━━━ Text passage

The most common trait in the recorded history of human beings is that we murder each other.
The reason's vary: Geography, color, religion, language, height, weight, eye color and so much more: Take your pick. We murder each other because of our differences. And, possibly, because each and every one of us wants to own it all.
IMO, human beings are a species that is hell-bent on destructing other living things, each other, and the planet that sustains us.
Want a bit more proof? Check out any day's news. Kill the blacks, browns, Asians, Jews, Muslims, Hindus, Shintos, Amish, -- damn. Pick it. Kill anyone who's different. Kill all the "THEMS." And kill any species that "threatens" us such as snakes, alligators, tigers, ... well, you get the idea.
And once all the wild creatures and "THEMS" are killed, lets start with those who don't believe exactly the same thing "we" believe. Follow this out to its logical conclusion, and there may, perhaps, be one single person left on Earth.

━━━━━━

— Work instructions —
- 1) Do these statements agree with the passage on human violence? Answer each with yes or no, and quote the exact words from the passage that settle it. (a) People kill each other because of their differences. (b) Humans are a species set on protecting other living things. (c) The day's news offers more proof.
- 2) Write out the passage on human violence word for word, starting with "IMO, human beings" and going on through "get the idea.".

━━━ Data to examine

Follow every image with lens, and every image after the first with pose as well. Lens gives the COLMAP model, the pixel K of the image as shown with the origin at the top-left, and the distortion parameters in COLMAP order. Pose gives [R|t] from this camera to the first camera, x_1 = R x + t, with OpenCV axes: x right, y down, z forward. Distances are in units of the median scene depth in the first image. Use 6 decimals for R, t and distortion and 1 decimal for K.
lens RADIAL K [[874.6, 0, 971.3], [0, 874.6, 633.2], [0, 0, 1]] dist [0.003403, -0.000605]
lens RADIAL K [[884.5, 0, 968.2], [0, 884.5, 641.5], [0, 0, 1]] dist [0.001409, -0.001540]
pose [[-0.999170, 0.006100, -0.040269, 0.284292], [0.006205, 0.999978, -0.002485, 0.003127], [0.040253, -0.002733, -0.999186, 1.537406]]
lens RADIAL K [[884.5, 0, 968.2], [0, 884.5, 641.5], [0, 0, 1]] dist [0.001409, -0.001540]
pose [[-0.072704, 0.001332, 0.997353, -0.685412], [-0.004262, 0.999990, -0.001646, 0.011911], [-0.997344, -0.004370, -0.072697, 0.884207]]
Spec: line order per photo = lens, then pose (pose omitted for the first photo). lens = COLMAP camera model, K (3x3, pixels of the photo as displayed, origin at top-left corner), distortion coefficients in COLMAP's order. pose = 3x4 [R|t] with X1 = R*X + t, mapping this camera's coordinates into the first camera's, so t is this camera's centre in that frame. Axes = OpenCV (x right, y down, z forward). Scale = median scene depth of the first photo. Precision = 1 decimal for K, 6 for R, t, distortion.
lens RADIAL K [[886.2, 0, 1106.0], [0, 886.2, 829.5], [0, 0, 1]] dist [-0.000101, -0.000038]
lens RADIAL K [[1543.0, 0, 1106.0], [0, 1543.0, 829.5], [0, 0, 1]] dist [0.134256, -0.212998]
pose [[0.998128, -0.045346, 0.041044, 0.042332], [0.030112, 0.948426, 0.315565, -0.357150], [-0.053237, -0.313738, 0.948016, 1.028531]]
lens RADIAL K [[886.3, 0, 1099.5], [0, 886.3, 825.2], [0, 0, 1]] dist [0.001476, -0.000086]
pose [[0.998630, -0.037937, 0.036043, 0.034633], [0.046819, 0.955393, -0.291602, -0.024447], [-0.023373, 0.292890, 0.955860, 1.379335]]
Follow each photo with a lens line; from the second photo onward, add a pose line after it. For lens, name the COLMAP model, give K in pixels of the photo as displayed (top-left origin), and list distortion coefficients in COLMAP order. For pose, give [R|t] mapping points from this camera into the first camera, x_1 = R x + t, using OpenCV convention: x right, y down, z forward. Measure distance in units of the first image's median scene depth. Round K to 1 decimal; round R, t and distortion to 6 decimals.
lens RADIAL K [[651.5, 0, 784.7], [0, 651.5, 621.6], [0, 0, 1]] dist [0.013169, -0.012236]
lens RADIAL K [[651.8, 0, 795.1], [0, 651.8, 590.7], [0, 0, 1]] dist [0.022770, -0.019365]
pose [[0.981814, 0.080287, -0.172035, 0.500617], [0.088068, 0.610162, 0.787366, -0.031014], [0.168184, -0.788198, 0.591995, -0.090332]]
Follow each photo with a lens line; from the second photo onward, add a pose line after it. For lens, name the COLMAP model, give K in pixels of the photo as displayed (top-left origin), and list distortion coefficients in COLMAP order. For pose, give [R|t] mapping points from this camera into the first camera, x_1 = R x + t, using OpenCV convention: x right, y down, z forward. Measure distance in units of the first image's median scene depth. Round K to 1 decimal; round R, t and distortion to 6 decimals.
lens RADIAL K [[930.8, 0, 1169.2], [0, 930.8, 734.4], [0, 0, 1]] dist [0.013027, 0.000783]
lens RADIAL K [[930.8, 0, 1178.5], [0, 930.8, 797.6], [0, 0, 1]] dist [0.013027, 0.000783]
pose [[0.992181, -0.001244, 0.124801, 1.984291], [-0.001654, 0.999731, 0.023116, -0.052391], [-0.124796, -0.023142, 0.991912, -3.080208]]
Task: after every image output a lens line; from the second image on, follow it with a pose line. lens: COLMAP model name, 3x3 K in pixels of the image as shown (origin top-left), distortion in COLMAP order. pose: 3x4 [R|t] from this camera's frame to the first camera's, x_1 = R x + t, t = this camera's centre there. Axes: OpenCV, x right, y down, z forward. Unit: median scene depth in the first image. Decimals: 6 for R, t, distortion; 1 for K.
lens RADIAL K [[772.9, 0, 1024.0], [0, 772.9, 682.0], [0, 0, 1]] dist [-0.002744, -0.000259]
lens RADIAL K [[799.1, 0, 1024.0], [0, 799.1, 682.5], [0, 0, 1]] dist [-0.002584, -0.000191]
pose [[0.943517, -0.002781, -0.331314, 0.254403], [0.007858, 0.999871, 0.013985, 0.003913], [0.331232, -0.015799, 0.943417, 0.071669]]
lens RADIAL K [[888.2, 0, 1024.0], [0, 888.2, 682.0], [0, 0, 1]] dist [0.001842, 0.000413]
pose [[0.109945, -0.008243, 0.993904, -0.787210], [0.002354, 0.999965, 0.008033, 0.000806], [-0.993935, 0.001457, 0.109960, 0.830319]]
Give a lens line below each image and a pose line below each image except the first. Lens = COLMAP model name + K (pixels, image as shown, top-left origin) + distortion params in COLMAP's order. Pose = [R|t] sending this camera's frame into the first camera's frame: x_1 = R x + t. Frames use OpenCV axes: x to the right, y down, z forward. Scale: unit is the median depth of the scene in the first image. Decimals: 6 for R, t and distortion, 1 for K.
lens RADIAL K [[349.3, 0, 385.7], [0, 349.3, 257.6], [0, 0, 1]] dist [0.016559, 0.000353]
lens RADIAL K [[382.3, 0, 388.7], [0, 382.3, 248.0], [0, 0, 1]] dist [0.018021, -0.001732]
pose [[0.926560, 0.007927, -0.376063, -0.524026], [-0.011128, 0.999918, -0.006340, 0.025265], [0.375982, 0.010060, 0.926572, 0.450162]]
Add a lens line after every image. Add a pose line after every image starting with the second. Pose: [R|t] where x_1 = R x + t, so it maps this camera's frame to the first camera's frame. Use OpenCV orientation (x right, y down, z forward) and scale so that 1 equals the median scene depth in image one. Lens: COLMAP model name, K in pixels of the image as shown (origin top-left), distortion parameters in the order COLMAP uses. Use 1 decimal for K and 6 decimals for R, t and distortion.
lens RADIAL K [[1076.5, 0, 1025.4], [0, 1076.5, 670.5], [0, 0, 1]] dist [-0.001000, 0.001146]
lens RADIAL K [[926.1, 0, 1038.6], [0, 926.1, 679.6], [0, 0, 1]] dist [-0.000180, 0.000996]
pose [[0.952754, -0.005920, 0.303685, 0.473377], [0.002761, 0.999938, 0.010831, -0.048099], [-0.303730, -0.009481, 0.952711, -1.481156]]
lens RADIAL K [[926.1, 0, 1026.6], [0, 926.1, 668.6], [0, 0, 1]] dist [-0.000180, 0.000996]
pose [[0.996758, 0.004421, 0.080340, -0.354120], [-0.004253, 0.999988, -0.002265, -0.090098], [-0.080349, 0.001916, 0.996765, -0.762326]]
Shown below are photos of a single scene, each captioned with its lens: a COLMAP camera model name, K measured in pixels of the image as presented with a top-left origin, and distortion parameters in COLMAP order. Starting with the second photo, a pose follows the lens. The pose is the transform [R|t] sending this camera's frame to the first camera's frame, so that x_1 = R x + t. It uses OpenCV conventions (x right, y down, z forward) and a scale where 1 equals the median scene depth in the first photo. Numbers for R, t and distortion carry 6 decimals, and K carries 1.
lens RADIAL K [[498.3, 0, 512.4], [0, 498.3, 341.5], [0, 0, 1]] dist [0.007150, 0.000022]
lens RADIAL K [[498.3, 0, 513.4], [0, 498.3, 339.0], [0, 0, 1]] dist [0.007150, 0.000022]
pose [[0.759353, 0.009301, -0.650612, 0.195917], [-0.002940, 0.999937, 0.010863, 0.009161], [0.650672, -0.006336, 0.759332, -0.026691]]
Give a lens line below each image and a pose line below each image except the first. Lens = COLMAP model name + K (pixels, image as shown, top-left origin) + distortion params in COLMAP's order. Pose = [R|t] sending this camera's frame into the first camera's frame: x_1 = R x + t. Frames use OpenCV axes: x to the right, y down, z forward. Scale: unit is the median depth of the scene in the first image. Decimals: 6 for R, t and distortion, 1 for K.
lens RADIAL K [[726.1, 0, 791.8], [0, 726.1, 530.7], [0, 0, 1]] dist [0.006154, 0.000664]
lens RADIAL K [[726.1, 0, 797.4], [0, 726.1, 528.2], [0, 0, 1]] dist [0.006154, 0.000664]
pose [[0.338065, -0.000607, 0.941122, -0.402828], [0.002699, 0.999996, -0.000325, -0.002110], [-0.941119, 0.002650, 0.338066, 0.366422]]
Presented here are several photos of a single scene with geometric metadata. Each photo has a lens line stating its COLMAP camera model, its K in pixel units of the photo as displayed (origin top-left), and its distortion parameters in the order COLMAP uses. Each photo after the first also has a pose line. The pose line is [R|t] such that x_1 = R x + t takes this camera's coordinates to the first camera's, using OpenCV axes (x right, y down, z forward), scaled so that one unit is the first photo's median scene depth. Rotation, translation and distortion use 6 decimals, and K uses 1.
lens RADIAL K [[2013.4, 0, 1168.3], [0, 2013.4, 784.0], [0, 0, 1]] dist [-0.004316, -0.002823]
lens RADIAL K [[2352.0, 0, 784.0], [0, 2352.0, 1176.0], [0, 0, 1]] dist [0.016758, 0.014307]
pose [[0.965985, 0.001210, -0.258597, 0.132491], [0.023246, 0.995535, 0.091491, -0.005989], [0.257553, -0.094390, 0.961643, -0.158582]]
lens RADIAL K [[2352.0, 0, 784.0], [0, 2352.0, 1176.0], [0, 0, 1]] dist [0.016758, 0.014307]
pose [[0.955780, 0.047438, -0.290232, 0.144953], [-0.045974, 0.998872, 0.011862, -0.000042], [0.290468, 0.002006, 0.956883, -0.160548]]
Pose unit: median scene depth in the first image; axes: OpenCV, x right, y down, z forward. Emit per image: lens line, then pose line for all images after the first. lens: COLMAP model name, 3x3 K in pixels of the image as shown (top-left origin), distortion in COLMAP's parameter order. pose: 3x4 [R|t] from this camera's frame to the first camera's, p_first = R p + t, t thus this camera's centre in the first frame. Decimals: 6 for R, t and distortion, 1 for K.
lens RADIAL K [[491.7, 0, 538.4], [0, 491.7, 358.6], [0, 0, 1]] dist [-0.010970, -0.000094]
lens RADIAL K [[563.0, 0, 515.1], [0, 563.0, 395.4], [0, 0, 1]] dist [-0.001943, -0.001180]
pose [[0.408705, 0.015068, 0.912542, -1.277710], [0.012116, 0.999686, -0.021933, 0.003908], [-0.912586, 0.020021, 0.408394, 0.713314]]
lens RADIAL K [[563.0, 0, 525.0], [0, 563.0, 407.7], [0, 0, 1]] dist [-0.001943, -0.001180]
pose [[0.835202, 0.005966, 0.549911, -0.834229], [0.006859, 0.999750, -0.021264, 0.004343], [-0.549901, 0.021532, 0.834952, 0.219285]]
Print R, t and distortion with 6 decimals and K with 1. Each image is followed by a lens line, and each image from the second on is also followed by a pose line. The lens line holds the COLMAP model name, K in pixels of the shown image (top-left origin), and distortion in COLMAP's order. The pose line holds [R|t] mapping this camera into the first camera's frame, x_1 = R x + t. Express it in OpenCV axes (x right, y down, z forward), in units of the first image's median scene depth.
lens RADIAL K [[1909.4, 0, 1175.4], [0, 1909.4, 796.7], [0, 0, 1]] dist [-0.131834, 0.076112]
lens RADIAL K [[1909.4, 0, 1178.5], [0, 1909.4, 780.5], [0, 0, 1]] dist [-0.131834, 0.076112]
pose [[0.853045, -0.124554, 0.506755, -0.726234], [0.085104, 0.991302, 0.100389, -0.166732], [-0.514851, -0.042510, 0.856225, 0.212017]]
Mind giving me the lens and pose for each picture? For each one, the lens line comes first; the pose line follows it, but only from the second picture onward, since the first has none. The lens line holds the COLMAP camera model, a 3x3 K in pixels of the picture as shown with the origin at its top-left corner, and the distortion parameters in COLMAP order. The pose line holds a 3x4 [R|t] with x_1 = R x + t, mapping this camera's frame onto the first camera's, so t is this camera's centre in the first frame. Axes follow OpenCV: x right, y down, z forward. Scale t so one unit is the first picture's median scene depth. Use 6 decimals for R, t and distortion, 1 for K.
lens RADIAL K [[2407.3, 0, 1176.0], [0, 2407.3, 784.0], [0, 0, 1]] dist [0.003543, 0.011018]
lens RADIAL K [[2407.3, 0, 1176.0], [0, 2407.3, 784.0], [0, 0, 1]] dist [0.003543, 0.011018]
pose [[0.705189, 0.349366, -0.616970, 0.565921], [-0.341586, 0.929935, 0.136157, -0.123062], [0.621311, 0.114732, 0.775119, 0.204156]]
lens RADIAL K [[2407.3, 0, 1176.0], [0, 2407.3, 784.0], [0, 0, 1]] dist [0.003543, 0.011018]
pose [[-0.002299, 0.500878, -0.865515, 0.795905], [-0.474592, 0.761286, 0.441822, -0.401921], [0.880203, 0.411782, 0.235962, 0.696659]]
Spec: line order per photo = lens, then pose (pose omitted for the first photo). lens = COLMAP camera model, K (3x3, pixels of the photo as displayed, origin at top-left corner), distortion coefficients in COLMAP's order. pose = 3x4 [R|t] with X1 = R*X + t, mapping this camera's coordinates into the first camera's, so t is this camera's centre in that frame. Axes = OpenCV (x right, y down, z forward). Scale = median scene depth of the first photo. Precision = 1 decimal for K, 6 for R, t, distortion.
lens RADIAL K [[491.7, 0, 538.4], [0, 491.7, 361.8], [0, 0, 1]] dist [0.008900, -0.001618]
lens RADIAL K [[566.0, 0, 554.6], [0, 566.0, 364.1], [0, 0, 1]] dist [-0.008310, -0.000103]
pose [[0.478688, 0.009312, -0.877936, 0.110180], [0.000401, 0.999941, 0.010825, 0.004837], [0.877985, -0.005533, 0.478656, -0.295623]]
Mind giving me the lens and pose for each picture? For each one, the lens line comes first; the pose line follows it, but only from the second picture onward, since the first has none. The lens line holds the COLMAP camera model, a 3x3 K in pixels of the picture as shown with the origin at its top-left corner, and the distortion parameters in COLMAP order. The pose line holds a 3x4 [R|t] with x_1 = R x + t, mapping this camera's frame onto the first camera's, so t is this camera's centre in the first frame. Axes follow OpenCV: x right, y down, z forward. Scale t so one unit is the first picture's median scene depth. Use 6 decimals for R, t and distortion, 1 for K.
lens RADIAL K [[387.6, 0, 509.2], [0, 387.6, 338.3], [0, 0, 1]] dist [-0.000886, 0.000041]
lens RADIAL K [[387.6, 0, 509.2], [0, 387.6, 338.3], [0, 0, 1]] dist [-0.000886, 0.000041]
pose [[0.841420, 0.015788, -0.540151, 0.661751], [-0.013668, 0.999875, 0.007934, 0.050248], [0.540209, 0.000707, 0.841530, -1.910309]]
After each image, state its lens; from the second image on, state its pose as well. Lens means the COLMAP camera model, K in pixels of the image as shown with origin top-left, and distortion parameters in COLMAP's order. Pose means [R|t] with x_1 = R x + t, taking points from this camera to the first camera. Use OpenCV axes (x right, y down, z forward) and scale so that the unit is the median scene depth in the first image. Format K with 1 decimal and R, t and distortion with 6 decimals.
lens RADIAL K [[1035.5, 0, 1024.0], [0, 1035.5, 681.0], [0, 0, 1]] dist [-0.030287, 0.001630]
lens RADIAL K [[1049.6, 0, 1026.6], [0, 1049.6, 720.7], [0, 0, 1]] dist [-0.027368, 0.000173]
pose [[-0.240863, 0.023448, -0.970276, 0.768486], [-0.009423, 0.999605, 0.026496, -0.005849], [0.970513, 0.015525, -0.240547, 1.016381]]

━━━━━━

— Task-by-task outputs —
- 1)
(a) Yes: "We murder each other because of our differences."
(b) No: "human beings are a species that is hell-bent on destructing other living things"
(c) Yes: "Want a bit more proof? Check out any day's news."

- 2)
IMO, human beings are a species that is hell-bent on destructing other living things, each other, and the planet that sustains us.
Want a bit more proof? Check out any day's news. Kill the blacks, browns, Asians, Jews, Muslims, Hindus, Shintos, Amish, -- damn. Pick it. Kill anyone who's different. Kill all the "THEMS." And kill any species that "threatens" us such as snakes, alligators, tigers, ... well, you get the idea.